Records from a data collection

---------------

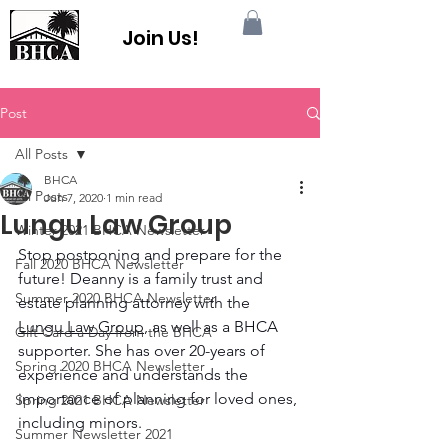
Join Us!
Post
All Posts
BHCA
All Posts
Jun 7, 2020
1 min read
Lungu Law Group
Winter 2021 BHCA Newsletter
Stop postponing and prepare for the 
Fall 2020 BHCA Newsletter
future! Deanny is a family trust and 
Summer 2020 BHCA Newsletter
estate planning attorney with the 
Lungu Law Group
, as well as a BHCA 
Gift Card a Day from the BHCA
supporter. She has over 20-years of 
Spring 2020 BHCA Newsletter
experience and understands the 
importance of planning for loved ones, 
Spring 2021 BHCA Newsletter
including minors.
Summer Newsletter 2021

---------------

#### EXERCISE OBJECTIVE:
Set down the records precisely as they appear. Any picture stays out.

#### YOUR SOLUTION:
Join Us!
Post
All Posts
BHCA
All Posts
Jun 7, 2020
1 min read
Lungu Law Group
Winter 2021 BHCA Newsletter
Stop postponing and prepare for the 
Fall 2020 BHCA Newsletter
future! Deanny is a family trust and 
Summer 2020 BHCA Newsletter
estate planning attorney with the 
Lungu Law Group
, as well as a BHCA 
Gift Card a Day from the BHCA
supporter. She has over 20-years of 
Spring 2020 BHCA Newsletter
experience and understands the 
importance of planning for loved ones, 
Spring 2021 BHCA Newsletter
including minors.
Summer Newsletter 2021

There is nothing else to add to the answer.